Coil structures comprising two orthogonally-placed windings used in either receiver side or transmitter side with circuit implementations were presented. Such coil structure can effectively lessen the variation of the magnetic coupling due to the coil misalignment. An output current summing technique that keeps the windings in receiving coil concurrently energized and combines the output currents of the windings was studied. A canonical model was also derived to describe the interactions between the coils. A driving mechanism for the windings in transmitting coil to maximize the power transfer efficiency was discussed. Experimental prototypes have been built and evaluated on a test bed, which allows different degrees of lateral and angular misalignments. Results reveal that the proposed structure can effectively increase the minimum efficiency zone, expanding the allowable lateral and angular misalignments.

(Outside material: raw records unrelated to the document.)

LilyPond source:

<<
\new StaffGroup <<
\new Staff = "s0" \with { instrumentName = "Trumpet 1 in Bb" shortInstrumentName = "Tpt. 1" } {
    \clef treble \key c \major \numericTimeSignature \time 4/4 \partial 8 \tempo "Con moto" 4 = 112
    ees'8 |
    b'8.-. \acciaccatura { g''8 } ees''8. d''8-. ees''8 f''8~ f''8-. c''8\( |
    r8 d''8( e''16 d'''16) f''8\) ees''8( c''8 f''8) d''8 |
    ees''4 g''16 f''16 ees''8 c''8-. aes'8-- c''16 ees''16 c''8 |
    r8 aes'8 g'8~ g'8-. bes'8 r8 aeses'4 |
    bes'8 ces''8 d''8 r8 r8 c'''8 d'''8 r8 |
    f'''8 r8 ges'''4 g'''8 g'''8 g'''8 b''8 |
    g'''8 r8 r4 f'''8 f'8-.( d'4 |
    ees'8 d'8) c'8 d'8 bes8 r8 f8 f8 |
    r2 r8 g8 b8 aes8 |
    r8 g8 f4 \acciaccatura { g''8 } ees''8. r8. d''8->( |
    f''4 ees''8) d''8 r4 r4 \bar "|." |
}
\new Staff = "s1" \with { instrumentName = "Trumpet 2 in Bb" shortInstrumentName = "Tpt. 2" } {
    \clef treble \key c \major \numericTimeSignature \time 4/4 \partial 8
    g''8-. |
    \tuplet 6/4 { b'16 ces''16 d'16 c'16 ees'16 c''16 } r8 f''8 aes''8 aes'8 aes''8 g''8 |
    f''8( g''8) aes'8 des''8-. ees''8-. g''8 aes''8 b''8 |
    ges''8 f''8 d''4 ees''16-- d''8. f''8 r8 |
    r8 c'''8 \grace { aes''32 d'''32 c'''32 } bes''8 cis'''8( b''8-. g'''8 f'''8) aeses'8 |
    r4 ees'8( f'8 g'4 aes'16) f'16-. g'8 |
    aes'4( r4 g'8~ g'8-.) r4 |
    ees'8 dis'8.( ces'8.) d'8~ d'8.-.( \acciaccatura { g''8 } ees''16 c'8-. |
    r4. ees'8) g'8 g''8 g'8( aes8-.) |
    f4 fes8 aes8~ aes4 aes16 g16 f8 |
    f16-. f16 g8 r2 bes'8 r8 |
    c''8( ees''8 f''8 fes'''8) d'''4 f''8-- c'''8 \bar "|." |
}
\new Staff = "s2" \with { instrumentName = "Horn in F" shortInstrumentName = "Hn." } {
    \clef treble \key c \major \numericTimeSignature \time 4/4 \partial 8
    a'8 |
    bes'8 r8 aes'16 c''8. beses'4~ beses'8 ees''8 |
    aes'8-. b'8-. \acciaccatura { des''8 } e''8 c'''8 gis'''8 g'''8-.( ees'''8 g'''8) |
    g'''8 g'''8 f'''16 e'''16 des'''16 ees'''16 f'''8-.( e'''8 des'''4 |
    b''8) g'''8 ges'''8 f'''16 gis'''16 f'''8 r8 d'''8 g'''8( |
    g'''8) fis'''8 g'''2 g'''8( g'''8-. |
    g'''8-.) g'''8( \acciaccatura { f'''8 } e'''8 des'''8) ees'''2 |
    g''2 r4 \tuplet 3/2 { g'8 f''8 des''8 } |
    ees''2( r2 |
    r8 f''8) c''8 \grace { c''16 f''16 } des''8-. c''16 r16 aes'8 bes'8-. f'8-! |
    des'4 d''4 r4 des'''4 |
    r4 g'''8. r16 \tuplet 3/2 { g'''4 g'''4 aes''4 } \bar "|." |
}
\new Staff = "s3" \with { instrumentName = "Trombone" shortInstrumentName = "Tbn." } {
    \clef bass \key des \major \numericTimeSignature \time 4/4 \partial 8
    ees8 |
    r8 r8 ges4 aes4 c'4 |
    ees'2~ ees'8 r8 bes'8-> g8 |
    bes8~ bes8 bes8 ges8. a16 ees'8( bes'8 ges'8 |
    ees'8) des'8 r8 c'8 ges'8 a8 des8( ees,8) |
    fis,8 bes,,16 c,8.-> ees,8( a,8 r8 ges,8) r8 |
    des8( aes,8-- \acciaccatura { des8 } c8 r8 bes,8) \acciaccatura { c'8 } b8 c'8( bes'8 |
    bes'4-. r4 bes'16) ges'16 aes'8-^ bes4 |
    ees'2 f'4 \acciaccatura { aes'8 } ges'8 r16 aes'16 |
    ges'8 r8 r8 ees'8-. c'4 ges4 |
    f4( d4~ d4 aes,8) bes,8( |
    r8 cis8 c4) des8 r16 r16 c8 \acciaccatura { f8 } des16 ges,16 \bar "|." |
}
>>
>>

Estimation algorithms were proposed to regulate the load power of the inductive link under coil misalignemnts. Variation of transmitted power due to coil misalignment is practically unavoidable. Typically, it is tackled by conducting on-the-spot measurements of the electrical quantities together with sophisticated communication links and protocols to provide the transmitter with the operating condition of the receiver. To reduce system complexity, a new perspective by using the transmitter-side electrical information and component values in the inductive link to estimate the mutual inductance and regulate the receiver side power is presented. The nonlinear input voltage-current characteristics of the diode-bridge rectifier, which causes distortions in the input and output current of the inductive link, has been taken into account in time-domain mathematical models. The proposed techniques are successfully implemented on a wireless-powered LED driver prototype. Experimental results reveal that the load power can be regulated within ±25% spatial misalignment with respective to the coil dimension.

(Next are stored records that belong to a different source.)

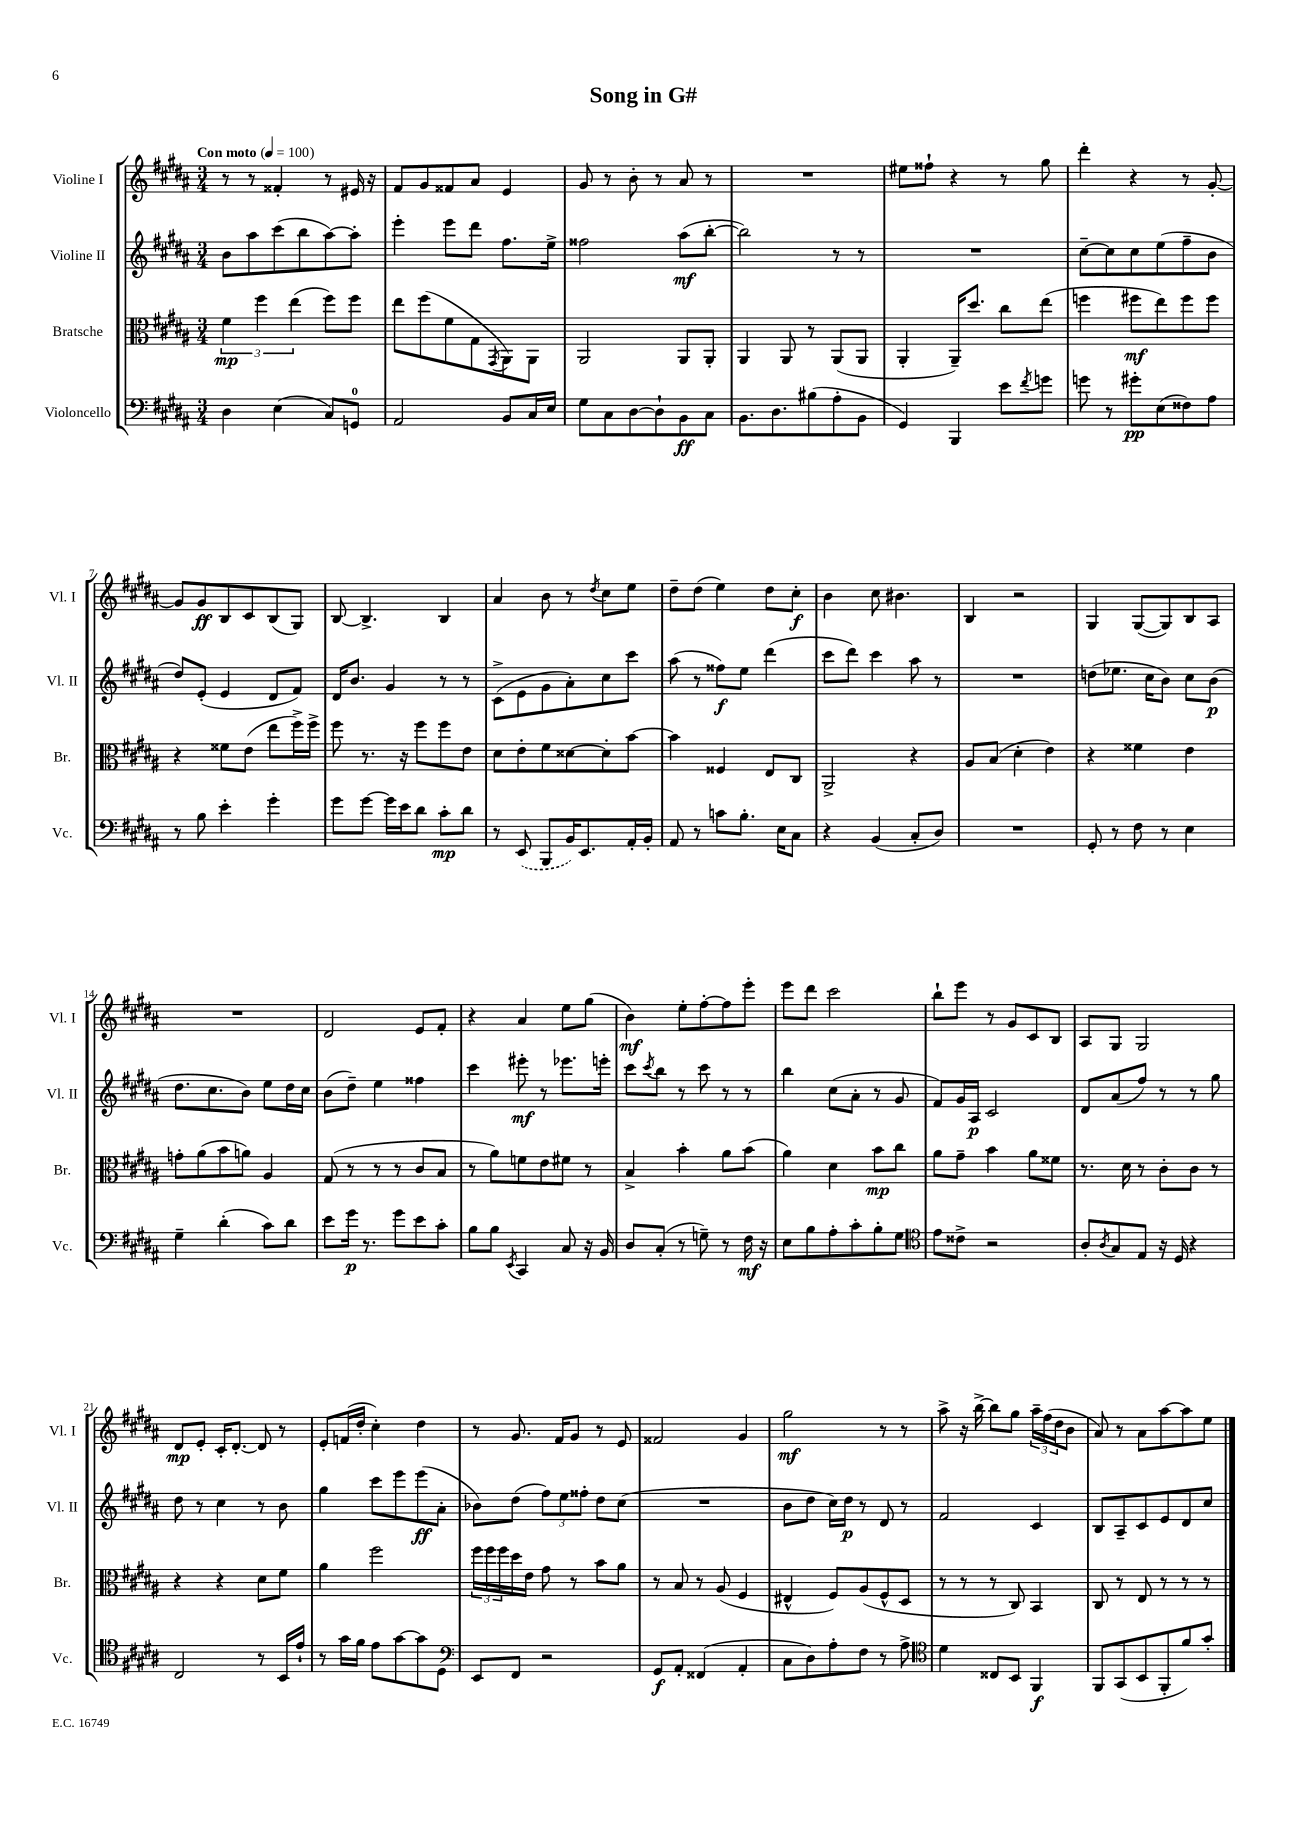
\header { title = "Song in G#" }
<<
\new StaffGroup <<
\new Staff = "s0" \with { instrumentName = "Violine I" shortInstrumentName = "Vl. I" } {
    \clef treble \key b \major \numericTimeSignature \time 3/4 \tempo "Con moto" 4 = 100
    r8 r8 fisis'4-. r8 eis'16 r16 |
    fis'8 gis'8 fisis'8 ais'8 e'4 |
    gis'8 r8 b'8-. r8 ais'8 r8 |
    R2. |
    eis''8 fisis''8-! r4 r8 gis''8 |
    dis'''4-. r4 r8 gis'8~-. |
    gis'8 gis'8\ff b8 cis'8 b8( gis8) |
    b8~ b4.-> b4 |
    ais'4 b'8 r8 \acciaccatura { dis''8 } cis''8 e''8 |
    dis''8-- dis''8( e''4) dis''8 cis''8-.\f |
    b'4 cis''8 bis'4. |
    b4 r2 |
    gis4 gis8~( gis8) b8 ais8 |
    R2. |
    dis'2 e'8 fis'8-. |
    r4 ais'4 e''8 gis''8( |
    b'4\mf) e''8-. fis''8~-. fis''8 e'''8-. |
    e'''8 dis'''8 cis'''2 |
    b''8-! e'''8 r8 gis'8 cis'8 b8 |
    ais8 gis8 gis2 |
    dis'8\mp e'8-. cis'16-. dis'8.~-. dis'8 r8 |
    e'8-. f'16( dis''16-. cis''4-.) dis''4 |
    r8 gis'8. fis'16 gis'8 r8 e'8 |
    fisis'2 gis'4 |
    gis''2\mf r8 r8 |
    ais''8-> r16 b''16~-> b''8 gis''8 \tuplet 3/2 { ais''16-- fis''16( dis''16 } b'8 |
    ais'8) r8 ais'8 ais''8~ ais''8 e''8 \bar "|." |
}
\new Staff = "s1" \with { instrumentName = "Violine II" shortInstrumentName = "Vl. II" } {
    \clef treble \key b \major \numericTimeSignature \time 3/4
    b'8 ais''8 cis'''8( b''8 ais''8~) ais''8-. |
    e'''4-. e'''8 dis'''8 fis''8. e''16-> |
    fisis''2 ais''8\mf( b''8~-. |
    b''2) r8 r8 |
    R2. |
    cis''8~-- cis''8 cis''8 e''8( fis''8-- b'8 |
    dis''8) e'8-.( e'4 dis'8 fis'8) |
    dis'16 b'8. gis'4 r8 r8 |
    cis'8->( e'8 gis'8 ais'8-.) cis''8 cis'''8 |
    ais''8( r8 fisis''8\f) e''8 dis'''4( |
    cis'''8 dis'''8) cis'''4 ais''8 r8 |
    R2. |
    d''8( ees''8. cis''16 b'8) cis''8 b'8\p( |
    dis''8. cis''8. b'8) e''8 dis''16 cis''16 |
    b'8( dis''8--) e''4 fisis''4 |
    cis'''4 eis'''8-.\mf r8 ees'''8. e'''16-. |
    cis'''8 \acciaccatura { cis'''8 } b''8 r8 cis'''8 r8 r8 |
    b''4 cis''8( ais'8-. r8 gis'8 |
    fis'8) gis'16 ais16\p cis'2 |
    dis'8 ais'8( fis''8) r8 r8 gis''8 |
    dis''8 r8 cis''4 r8 b'8 |
    gis''4 cis'''8 e'''8 e'''8\ff( ais'8-. |
    bes'8) dis''8( \tuplet 3/2 { fis''8) e''8 fisis''8-. } dis''8 cis''8( |
    R2. |
    b'8 dis''8 cis''16) dis''16\p r8 dis'8 r8 |
    fis'2 cis'4 |
    b8 ais8-- cis'8 e'8 dis'8 cis''8 \bar "|." |
}
\new Staff = "s2" \with { instrumentName = "Bratsche" shortInstrumentName = "Br." } {
    \clef alto \key b \major \numericTimeSignature \time 3/4
    \tuplet 3/2 { fis'4\mp fis''4 e''4( } fis''8) fis''8 |
    e''8 fis''8( fis'8 gis8 \acciaccatura { gis,8 } ais,8) ais,8 |
    ais,2 ais,8 ais,8-. |
    ais,4 ais,8 r8 ais,8( ais,8 |
    ais,4-. ais,16--) dis''8. cis''8 e''8( |
    f''4 fis''8\mf e''8) fis''8 fis''8 |
    r4 fisis'8 e'8( e''8 fis''16->) fis''16-> |
    fis''8 r8. r16 fis''8 fis''8 e'8 |
    dis'8 e'8-. fis'8 disis'8~ disis'8-. b'8~ |
    b'4 fisis4 e8 cis8 |
    ais,2-> r4 |
    ais8 b8( dis'4-. e'4) |
    r4 fisis'4 e'4 |
    g'8-. ais'8( b'8 a'8) ais4 |
    gis8( r8 r8 r8 cis'8 b8 |
    r8 ais'8) f'8 e'8 fis'8 r8 |
    b4-> b'4-. ais'8 b'8( |
    ais'4) dis'4 b'8\mp cis''8 |
    ais'8 gis'8-- b'4 ais'8 fisis'8 |
    r8. dis'16 r8 cis'8-. cis'8 r8 |
    r4 r4 dis'8 fis'8 |
    ais'4 fis''2 |
    \tuplet 3/2 { fis''16 fis''16 fis''16 } dis''16 e'16 gis'8 r8 b'8 ais'8 |
    r8 b8 r8 ais8( fis4 |
    eis4-^ fis8) ais8( fis8-^ dis8 |
    r8 r8 r8 cis8) b,4 |
    cis8 r8 e8 r8 r8 r8 \bar "|." |
}
\new Staff = "s3" \with { instrumentName = "Violoncello" shortInstrumentName = "Vc." } {
    \clef bass \key b \major \numericTimeSignature \time 3/4
    dis4 e4( cis8) g,8-0 |
    ais,2 b,8 cis16 e16 |
    gis8 cis8 dis8~ dis8-! b,8\ff cis8 |
    b,8. dis8. bis8( ais8-. b,8 |
    gis,4) b,,4 e'8 \acciaccatura { fis'8 } g'8 |
    g'8 r8 gis'8-.\pp e8( fisis8) ais8 |
    r8 b8 e'4-. gis'4-. |
    gis'8 gis'8~ gis'16 e'16 dis'8 cis'8-.\mp dis'8 |
    r8 \once \slurDashed e,8( b,,8 b,16) e,8. ais,16-. b,16-. |
    ais,8 r8 c'8 b8.-. e16 cis8 |
    r4 b,4( cis8-. dis8) |
    R2. |
    gis,8-. r8 fis8 r8 e4 |
    gis4-- dis'4-.( cis'8) dis'8 |
    e'8 gis'16\p r8. gis'8 e'8 cis'8-. |
    b8 b8 \acciaccatura { e,8 } cis,4 cis8 r16 b,16 |
    dis8 cis8-.( r8 g8--) r8 fis16\mf r16 |
    e8 b8 ais8-. cis'8-. b8-. gis8 |
    \clef tenor e'8 cisis'8-> r2 |
    ais8-. \acciaccatura { ais8 } gis8 e8 r16 dis16 r4 |
    cis2 r8 b,16 e'16-! |
    r8 gis'16 fis'16 e'8 gis'8~ gis'8 dis8 |
    \clef bass e,8 fis,8 r2 |
    gis,8\f ais,8-. fisis,4( ais,4-. |
    cis8 dis8) ais8-. fis8 r8 ais8-> |
    \clef tenor dis'4 cisis8 b,8 fis,4\f |
    fis,8 gis,8( b,8 fis,8-. fis'8) gis'8-. \bar "|." |
}
>>
>>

In addition, an evolutionary computation technique that processes the transmitterside electrical information to estimation several system parameters, including coil inductances and quality factors, resonant frequencies of the transmitting and receiving networks, and coupling coefficient, for the transmitter to manage power transfer will also be discussed. Due to manufacturing tolerance, temperature effect, and aging, electronic components used in inductive link are subject to parameter variations. The proposed technique has been applied to the wireless-powered LED driver prototype for regulating the load power under parametric variations.